The government’s plan to give early release to hundreds of convicts is generating predictable discussion in the legislature.
Antonio Álvarez Desanti of the opposition Partido Liberación Nacional said that the release would expose society to new crimes. He said 1,000 convicts would be released. That number may be low.
Marco Feoli, a vice minister at the Ministerio de Justicia y Paz, said that the prison population was reduced 5 percent in recent weeks by transferring inmates to what are called semi-institutional locations, mainly halfway houses.
The ministry runs the prisons.
The problem is that prisons are overcrowded and various courts have ordered changes to reduce the populations.
The vice minister said that 65 women and 476 men had been transferred to these facilities from prisons all over the country. The individuals who were let out were those who would have completed their prison terms by 2020 anyway and had not been convicted of violent or drug crimes, he said.
In some cases the semi-institutional facilities only require prisoners to stay there one night a week.
As of Sept. 15, there were 13,889 persons in prisons where the capacity totals just 9,130, said Feoli.
This year 2,393 men and 194 women have been authorized to be transferred to these semi-institutional settings from Jan. 1 through Oct. 23. That is a monthly average of 259 persons, Feoli noted.
Between January and September 5,539 persons have entered the prison system, including 4,456 for preventative detention, he said.
The vice minister said that plans call for constructing more than 2,200 new spaces for prisoners next year.
Expats who have been jailed are unanimous that prison conditions are terrible. In some facilities, inmates have shifts to use the available beds. Crime is rampant.
Costa Rica has had prison problems for a long time.
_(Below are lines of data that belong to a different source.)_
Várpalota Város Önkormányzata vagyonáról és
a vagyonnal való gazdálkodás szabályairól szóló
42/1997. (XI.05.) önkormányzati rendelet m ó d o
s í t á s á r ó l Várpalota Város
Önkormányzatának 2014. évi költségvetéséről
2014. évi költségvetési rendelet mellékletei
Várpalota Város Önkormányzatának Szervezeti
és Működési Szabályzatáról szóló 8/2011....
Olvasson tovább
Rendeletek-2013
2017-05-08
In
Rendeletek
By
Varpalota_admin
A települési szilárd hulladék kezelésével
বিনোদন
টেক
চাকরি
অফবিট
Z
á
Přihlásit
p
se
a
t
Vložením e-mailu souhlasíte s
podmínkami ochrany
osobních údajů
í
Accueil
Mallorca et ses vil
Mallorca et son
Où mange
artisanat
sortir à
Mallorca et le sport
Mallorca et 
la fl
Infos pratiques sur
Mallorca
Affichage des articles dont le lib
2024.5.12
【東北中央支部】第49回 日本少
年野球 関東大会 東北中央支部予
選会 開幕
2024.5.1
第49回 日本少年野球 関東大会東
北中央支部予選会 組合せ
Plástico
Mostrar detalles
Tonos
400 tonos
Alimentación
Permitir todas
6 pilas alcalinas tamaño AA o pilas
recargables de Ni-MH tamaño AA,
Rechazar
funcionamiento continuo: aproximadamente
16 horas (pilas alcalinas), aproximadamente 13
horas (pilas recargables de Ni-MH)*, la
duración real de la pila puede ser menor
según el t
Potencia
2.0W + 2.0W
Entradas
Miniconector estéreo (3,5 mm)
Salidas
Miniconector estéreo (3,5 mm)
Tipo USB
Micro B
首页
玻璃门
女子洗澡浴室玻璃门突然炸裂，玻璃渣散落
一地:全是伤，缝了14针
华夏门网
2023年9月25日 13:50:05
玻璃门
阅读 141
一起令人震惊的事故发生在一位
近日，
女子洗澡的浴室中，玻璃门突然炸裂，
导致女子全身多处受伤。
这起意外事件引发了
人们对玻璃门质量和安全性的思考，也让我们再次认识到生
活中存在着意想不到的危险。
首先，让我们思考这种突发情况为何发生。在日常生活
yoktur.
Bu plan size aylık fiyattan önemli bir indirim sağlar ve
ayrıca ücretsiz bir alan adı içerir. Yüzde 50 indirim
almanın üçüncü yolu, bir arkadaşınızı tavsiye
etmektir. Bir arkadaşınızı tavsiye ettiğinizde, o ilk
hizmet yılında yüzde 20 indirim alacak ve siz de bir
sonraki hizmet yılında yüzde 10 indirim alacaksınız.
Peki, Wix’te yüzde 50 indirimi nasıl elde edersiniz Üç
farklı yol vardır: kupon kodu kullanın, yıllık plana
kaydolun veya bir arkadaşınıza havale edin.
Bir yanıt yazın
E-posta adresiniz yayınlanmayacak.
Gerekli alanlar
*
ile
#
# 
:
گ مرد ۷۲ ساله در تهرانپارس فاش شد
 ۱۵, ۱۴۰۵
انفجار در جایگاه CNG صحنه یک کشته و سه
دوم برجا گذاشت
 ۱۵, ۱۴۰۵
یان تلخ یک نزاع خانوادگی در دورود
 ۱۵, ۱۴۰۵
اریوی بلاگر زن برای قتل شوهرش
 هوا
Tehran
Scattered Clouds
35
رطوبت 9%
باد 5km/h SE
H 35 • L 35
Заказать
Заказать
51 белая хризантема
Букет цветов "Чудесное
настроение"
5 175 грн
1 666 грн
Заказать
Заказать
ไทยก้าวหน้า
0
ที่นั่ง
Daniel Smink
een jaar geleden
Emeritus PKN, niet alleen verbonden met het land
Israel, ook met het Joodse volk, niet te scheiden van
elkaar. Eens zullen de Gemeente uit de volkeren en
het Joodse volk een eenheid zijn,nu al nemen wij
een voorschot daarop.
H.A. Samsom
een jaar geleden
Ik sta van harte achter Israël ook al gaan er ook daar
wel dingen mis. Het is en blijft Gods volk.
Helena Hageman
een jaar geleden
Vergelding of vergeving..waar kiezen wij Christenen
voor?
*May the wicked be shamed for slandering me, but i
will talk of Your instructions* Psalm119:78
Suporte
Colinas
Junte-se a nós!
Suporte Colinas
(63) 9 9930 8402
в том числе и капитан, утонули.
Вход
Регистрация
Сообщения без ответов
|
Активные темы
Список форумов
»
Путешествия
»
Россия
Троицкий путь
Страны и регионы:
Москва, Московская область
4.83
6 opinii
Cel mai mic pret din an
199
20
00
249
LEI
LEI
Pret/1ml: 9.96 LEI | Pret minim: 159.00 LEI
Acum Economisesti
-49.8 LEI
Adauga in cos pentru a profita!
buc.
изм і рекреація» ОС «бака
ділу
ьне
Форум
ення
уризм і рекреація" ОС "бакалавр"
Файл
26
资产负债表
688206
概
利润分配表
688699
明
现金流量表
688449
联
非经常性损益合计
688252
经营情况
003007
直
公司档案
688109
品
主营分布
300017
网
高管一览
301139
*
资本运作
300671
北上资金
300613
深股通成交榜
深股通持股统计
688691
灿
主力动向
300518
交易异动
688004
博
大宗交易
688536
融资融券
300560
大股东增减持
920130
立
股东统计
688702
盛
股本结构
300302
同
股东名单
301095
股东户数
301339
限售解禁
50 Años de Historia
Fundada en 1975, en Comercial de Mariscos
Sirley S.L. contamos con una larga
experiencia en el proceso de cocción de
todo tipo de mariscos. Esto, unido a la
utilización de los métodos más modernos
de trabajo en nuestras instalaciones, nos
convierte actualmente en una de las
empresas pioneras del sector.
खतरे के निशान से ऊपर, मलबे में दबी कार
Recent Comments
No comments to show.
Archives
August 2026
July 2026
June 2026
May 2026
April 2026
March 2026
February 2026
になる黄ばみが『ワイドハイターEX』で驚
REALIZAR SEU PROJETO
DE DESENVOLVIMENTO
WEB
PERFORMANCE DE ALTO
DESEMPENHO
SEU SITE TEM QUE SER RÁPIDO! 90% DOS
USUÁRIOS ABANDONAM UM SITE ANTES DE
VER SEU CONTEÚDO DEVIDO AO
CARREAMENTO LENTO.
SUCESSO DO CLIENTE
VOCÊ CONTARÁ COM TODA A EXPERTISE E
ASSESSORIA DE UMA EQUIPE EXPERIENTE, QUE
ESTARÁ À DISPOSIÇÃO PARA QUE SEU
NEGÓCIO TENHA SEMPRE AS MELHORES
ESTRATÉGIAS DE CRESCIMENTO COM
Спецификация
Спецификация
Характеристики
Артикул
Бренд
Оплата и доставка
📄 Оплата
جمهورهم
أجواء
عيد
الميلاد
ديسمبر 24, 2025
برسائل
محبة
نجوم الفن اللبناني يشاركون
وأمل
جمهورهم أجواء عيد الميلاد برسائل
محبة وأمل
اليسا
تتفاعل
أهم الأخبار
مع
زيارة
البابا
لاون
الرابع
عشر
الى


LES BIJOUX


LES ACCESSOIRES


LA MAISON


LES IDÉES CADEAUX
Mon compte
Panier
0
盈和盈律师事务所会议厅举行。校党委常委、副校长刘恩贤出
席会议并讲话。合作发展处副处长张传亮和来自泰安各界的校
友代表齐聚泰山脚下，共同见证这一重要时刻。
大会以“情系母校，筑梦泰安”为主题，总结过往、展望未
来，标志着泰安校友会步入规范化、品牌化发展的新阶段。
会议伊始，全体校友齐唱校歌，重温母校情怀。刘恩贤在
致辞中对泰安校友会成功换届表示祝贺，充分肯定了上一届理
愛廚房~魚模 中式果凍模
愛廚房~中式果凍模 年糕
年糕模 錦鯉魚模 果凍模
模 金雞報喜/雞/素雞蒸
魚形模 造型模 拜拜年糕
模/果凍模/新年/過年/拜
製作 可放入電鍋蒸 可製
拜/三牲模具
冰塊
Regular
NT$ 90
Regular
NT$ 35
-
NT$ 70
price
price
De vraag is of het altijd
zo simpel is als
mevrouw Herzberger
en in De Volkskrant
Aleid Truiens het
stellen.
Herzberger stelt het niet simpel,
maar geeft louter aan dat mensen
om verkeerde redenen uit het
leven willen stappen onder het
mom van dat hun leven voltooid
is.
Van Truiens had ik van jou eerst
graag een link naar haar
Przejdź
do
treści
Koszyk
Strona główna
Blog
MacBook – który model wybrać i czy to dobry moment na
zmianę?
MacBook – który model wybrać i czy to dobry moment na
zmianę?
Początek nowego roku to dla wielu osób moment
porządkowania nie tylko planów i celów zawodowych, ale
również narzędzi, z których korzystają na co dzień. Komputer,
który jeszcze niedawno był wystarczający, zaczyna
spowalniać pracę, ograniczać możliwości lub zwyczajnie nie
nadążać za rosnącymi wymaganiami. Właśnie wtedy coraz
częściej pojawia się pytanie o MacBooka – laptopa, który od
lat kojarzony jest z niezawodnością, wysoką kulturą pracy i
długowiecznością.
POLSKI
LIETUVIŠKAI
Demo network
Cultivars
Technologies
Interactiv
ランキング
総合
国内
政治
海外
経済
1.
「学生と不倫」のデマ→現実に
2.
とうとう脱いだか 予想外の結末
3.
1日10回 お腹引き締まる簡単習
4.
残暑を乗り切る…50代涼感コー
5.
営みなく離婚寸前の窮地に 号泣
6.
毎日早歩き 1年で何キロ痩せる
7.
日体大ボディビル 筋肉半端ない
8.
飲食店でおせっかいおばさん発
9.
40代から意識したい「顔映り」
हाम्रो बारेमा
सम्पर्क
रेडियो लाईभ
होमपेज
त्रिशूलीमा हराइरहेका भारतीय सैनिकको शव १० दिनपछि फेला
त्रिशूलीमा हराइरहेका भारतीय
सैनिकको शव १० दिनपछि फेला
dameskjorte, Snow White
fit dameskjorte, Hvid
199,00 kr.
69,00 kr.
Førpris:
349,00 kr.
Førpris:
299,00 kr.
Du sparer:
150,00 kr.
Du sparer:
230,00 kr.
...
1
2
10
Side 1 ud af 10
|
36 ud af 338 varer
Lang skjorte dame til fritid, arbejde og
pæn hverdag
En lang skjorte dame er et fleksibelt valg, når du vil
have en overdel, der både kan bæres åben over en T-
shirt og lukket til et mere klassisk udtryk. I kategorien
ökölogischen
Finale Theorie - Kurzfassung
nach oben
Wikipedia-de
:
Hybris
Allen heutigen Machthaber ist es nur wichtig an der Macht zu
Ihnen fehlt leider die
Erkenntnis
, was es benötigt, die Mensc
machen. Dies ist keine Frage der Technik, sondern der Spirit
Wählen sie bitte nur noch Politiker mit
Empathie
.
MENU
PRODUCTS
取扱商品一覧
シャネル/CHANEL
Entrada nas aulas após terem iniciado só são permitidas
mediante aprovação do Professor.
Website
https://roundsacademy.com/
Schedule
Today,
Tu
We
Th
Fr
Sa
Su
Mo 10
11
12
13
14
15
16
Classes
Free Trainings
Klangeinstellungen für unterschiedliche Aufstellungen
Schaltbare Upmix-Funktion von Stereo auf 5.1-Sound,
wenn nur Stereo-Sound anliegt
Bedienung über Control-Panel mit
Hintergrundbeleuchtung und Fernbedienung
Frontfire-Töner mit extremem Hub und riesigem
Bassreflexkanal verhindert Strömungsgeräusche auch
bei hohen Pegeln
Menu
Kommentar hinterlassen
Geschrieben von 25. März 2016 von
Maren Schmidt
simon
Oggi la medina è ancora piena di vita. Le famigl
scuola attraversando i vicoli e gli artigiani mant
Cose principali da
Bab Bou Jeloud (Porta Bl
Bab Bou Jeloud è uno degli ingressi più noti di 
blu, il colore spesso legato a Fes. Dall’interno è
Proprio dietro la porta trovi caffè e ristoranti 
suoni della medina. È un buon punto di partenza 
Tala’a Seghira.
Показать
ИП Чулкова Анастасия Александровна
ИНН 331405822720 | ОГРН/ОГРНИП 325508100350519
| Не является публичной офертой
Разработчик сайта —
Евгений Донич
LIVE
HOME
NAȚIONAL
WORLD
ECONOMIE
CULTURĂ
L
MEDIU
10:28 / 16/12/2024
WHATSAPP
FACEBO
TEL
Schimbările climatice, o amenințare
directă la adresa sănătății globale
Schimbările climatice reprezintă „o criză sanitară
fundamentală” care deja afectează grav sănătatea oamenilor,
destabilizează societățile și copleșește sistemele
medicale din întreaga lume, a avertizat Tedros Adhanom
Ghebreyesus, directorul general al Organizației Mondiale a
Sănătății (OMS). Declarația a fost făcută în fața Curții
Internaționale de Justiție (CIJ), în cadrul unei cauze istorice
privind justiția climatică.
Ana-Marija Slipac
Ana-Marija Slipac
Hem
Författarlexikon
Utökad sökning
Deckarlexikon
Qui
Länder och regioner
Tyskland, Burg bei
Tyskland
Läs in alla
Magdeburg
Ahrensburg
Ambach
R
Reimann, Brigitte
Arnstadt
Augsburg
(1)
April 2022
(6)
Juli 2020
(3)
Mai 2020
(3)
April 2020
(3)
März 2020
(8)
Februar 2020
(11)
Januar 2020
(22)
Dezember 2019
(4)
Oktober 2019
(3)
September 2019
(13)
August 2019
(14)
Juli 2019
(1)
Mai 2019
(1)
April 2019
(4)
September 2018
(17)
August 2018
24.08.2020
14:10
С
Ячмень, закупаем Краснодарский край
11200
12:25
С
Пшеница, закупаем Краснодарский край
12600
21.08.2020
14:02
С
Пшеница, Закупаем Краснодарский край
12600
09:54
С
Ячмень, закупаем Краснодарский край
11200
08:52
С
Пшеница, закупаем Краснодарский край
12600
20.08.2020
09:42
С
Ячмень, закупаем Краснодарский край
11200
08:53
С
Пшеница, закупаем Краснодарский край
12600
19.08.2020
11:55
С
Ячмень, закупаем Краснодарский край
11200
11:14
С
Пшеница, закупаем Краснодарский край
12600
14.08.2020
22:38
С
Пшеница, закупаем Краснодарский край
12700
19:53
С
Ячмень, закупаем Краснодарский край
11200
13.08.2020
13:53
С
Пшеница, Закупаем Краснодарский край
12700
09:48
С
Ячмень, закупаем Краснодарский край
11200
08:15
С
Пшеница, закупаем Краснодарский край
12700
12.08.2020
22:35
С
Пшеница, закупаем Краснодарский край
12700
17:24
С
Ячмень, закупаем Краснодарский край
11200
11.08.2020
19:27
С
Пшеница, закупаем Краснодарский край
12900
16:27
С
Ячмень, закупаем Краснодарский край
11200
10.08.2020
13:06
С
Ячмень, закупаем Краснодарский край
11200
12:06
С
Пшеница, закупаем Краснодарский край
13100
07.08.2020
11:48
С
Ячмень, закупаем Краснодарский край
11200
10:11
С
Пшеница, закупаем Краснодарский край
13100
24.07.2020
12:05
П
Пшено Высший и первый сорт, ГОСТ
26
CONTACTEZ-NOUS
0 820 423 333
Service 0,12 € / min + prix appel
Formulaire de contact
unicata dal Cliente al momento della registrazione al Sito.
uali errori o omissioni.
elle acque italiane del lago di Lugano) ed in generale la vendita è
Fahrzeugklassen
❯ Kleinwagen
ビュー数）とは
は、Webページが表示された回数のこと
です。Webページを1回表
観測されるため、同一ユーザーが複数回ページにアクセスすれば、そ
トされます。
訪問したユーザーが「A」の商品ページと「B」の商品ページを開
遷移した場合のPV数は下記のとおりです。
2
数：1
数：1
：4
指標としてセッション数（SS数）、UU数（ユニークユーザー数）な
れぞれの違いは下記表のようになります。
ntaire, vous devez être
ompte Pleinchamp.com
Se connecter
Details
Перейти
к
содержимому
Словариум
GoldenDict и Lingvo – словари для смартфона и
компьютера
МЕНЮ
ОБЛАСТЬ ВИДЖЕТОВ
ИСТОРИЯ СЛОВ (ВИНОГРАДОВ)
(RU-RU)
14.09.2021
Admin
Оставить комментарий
In 2002 the government tried to enlist the U.S. firm of Management & Training Corp. of Centerville, Utah, to build a maximum security facility in Pococi.
The 1,200-bed prison would have cost $72 million and had a $750,000 monthly maintenance cost.
Then-president Able Pacheco fired José Miguel Villalobos, justice minister at the time, because he opposed the plan. A short time later the Sala IV constitutional court ordered more government involvement in the management of the facility. By 2006 Costa Rican officials had lost interest and said the need for a maximum security facility had declined.